Presentato in anteprima al Toronto International Film Festival, The Life of Chuck è la nuova opera del regista statunitense Mike Flanagan (Ouija, Doctor Sleep), che per la prima volta si allontana dall’horror per dare vita a una storia che mescola viaggi nel tempo e dentro la mente di Charles Krantz, un uomo qualunque che diventa protagonista di un’avventura straordinaria: la vita stessa.
Tratto dal racconto omonimo di Stephen King – pubblicato nella raccolta del 2020 Se scorre il sangue – The Life of Chuck è un emozionante inno alla vita raccontato in tre atti che parte, in tutti i sensi, proprio dalla fine, in un vorticoso conto alla rovescia che lentamente ricostruirà i tasselli dell’intera vicenda . Prodotto da Intrepid Pictures, QWGmire e Red Room Pictures, The Life of Chuck arriverà nelle sale italiane a partire da domani, giovedì 18 settembre, distribuito da Eagle Pictures.
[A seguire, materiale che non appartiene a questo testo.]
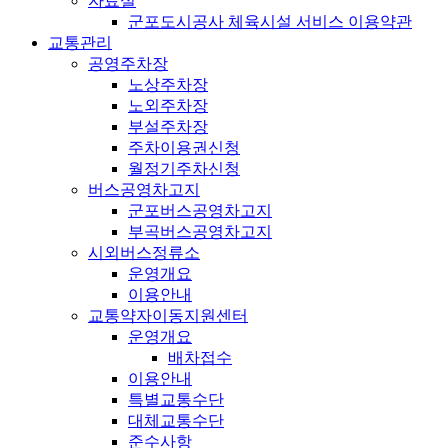
자료실
군포도시공사 체육시설 서비스 이용약관
교통관리
공영주차장
노상주차장
노외주차장
부설주차장
주차이용권신청
월정기주차신청
버스공영차고지
군포버스공영차고지
부곡버스공영차고지
시외버스정류소
운영개요
이용안내
교통약자이동지원센터
운영개요
배차접수
이용안내
특별교통수단
대체교통수단
준수사항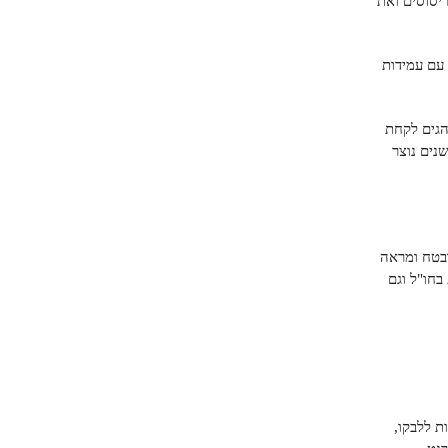
ריסוסים ואת
עם עמידות
הגים לקחת
נים נוצר
ובטח ומראה
בחו"ל וגם
ת ללבקו,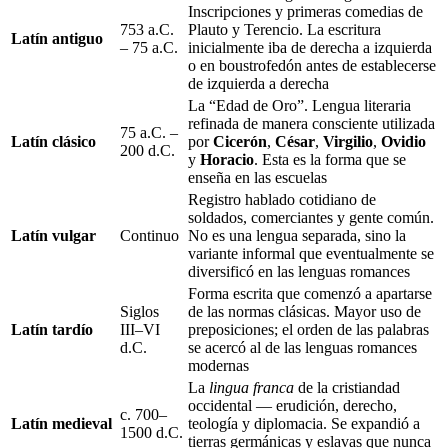
Inscripciones y primeras comedias de
753 a.C.
Plauto y Terencio. La escritura
Latín antiguo
– 75 a.C.
inicialmente iba de derecha a izquierda
o en boustrofedón antes de establecerse
de izquierda a derecha
La “Edad de Oro”. Lengua literaria
refinada de manera consciente utilizada
75 a.C. –
Latín clásico
por
Cicerón
,
César
,
Virgilio
,
Ovidio
200 d.C.
y
Horacio
. Esta es la forma que se
enseña en las escuelas
Registro hablado cotidiano de
soldados, comerciantes y gente común.
Latín vulgar
Continuo
No es una lengua separada, sino la
variante informal que eventualmente se
diversificó en las lenguas romances
Forma escrita que comenzó a apartarse
Siglos
de las normas clásicas. Mayor uso de
Latín tardío
III–VI
preposiciones; el orden de las palabras
d.C.
se acercó al de las lenguas romances
modernas
La
lingua franca
de la cristiandad
occidental — erudición, derecho,
c. 700–
Latín medieval
teología y diplomacia. Se expandió a
1500 d.C.
tierras germánicas y eslavas que nunca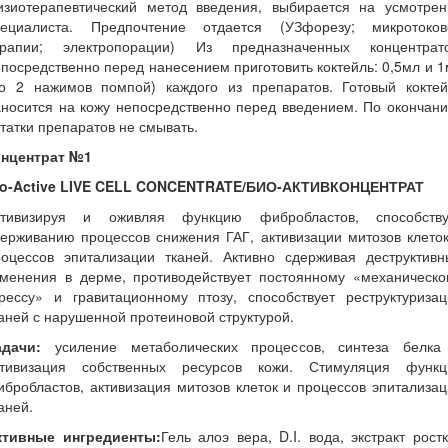
изиотерапевтический метод введения, выбирается на усмотрен
пециалиста. Предпочтение отдается (УЗфорезу; микротоков
ерапии; электропорации) Из предназначенных концентрато
посредственно перед нанесением приготовить коктейль: 0,5мл и 
до 2 нажимов помпой) каждого из препаратов. Готовый коктей
носится на кожу непосредственно перед введением. По окончан
татки препаратов не смывать.
онцентрат №1
io-Active LIVE CELL CONCENTRATE/БИО-АКТИВКОНЦЕНТРАТ
ктивизируя и оживляя функцию фибробластов, способству
ерживанию процессов снижения ГАГ, активизации митозов клето
роцессов эпитализации тканей. Активно сдерживая деструктивн
зменения в дерме, противодействует постоянному «механическо
трессу» и гравитационному птозу, способствует реструктуризац
аней с нарушенной протеиновой структурой.
адачи:
усиление метаболических процессов, синтеза белка
ктивизация собственных ресурсов кожи. Стимуляция функц
бробластов, активизация митозов клеток и процессов эпитализа
аней.
ктивные ингредиенты:
Гель алоэ вера, D.I. вода, экстракт рост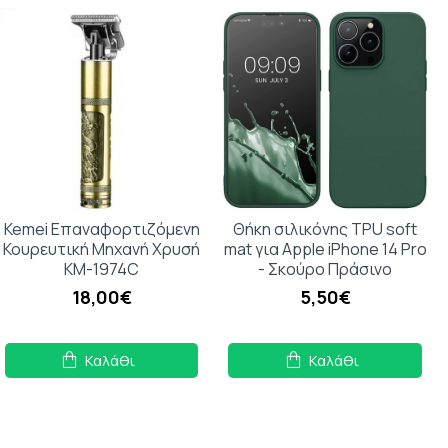
Kemei Επαναφορτιζόμενη
Θήκη σιλικόνης TPU soft
Κουρευτική Μηχανή Χρυσή
mat για Apple iPhone 14 Pro
ΚΜ-1974C
- Σκούρο Πράσινο
18,00€
5,50€
Καλάθι
Καλάθι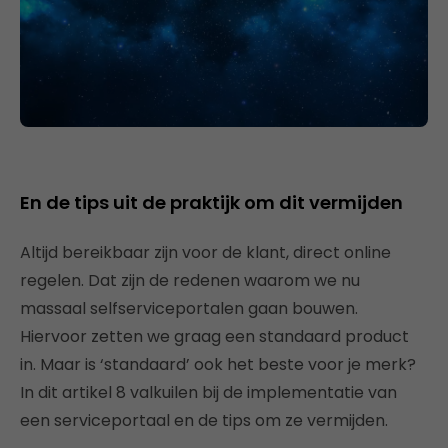
En de tips uit de praktijk om dit vermijden
Altijd bereikbaar zijn voor de klant, direct online
regelen. Dat zijn de redenen waarom we nu
massaal selfserviceportalen gaan bouwen.
Hiervoor zetten we graag een standaard product
in. Maar is ‘standaard’ ook het beste voor je merk?
In dit artikel 8 valkuilen bij de implementatie van
een serviceportaal en de tips om ze vermijden.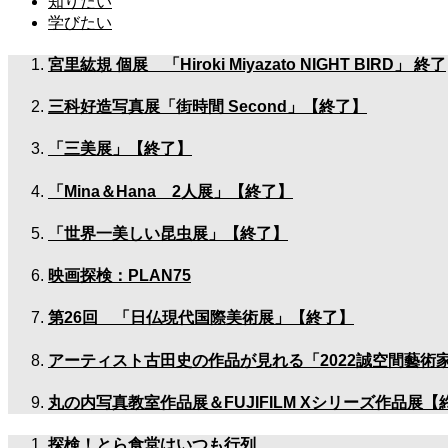
知りたい
学びたい
宮里紘規 個展 「Hiroki Miyazato NIGHT BIRD」 終了
三科好造写真展「街時間 Second」【終了】
「三美展」【終了】
「Mina＆Hana 2人展」【終了】
「世界一美しい昆虫展」【終了】
映画探検：PLAN75
第26回 「日仏現代国際美術展」【終了】
アーティスト古田史の作品が見れる「2022誠空間藝術
丸の内写真教室作品展＆FUJIFILM Xシリーズ作品展【
探検！とら食堂はいつも行列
Noi lo abbiamo visto in anteprima a Milano e siamo pronti a raccontarvelo!

Una vita (stra)ordinaria
Atto terzo: “Sono vasto, contengo moltitudini” scrive Walt Whitman. Una frase letta in classe da uno studente di liceo all’inizio del film e capace di catturarne l’intera essenza.
Il mondo sta andando a rotoli: incendi, terremoti e uragani sono ormai diventati una triste quotidianità. Ma non si tratta di riscaldamento climatico. È l’intero universo che sta collassando, e il pianeta ed i suoi abitanti si sono ormai arresi a un ineluttabile destino. Non è più questione di se ma di quando. Un senso di angoscia ogni momento più forte, vissuta attraverso le vite di Marty (Chiwetel Ejiofor) e Felicia (Karen Gillan), persone comuni con lavori e vite “normali” che il caso ha scelto di unire, ammirando il cielo stellato sgretolarsi davanti ai loro – e ai nostri – occhi.
Atto secondo: Chuck (Tom Hiddleston) è un impiegato di banca in trasferta lavorativa per un convegno che lo vede relatore. Camminando per la strada qualcosa attira la sua attenzione: è il suono di una batteria, è un ricordo di bambino che lo porta improvvisamente a ballare in mezzo alla piazza. La vita non è insignificante, la vita è meraviglia e bisogna danzare seguendo il suo ritmo, finché possiamo.
Atto primo: cosa accade quando hai sette anni e all’improvviso i tuoi genitori non ci sono più? Succede che i nonni diventano tutta la tua famiglia. Succede che da loro impari come stare al mondo. Cosa arriva prima, la danza o la matematica, il cuore o il cervello? Nonna Sarah (Mia Sara) in cucina ti insegna ad andare a ritmo di musica. Per nonno Albie (Mark Hamill) i numeri sono fonte di vitalità e di conoscenza. La vita di Chuck da qui in avanti si tingerà per sempre di queste due anime.

Siamo vasti, conteniamo moltitudini
Un film che è un po’ storia di fantasmi, un po’ coming of age e un po’ un viaggio fantascientifico. La forza di The Life of Chuck è quella di raccontare il dolore e la perdita con delicatezza, celebrandole attraverso la vita e la speranza. Ognuno di noi è vasto e contiene moltitudini: le persone che abbiamo incontrato, le esperienze che abbiamo vissuto, i mondi che abbiamo anche solo immaginato. Perché noi siamo l’infinito universo.
Un racconto che sarebbe stato nelle corde di uno Spielberg ispirato e che in Mike Flanagan trova la giusta spinta evocativa tra il fantastico e l’orrorifico. La colonna sonora accompagna la narrazione senza mai risultare invadente, trasformando ogni atto in un’esperienza emotiva distinta: l’angoscia cosmica, la celebrazione della vita, la tenerezza dell’infanzia. Flanagan dimostra di saper dirigere anche fuori dall’horror, mantenendo però la sua sensibilità per l’inquietudine e il soprannaturale. Tom Hiddleston riempie lo schermo quando si lancia in quel ballo sfrenato e noi vorremmo trovarci lì, con lui. Ma anche le sue versioni più giovani, interpretate da Benjamin Pajak e Jacob Tremblay, non sono da meno.
Ai meno emotivi potrebbe sembrare un’opera eccessivamente sentimentale – e, in alcuni passaggi, lo è davvero – , ma la vera forza del film risiede nel suo insieme, nella sua moltitudine.
The Life of Chuck vi aspetta nelle sale italiane a partire da domani, giovedì 18 settembre!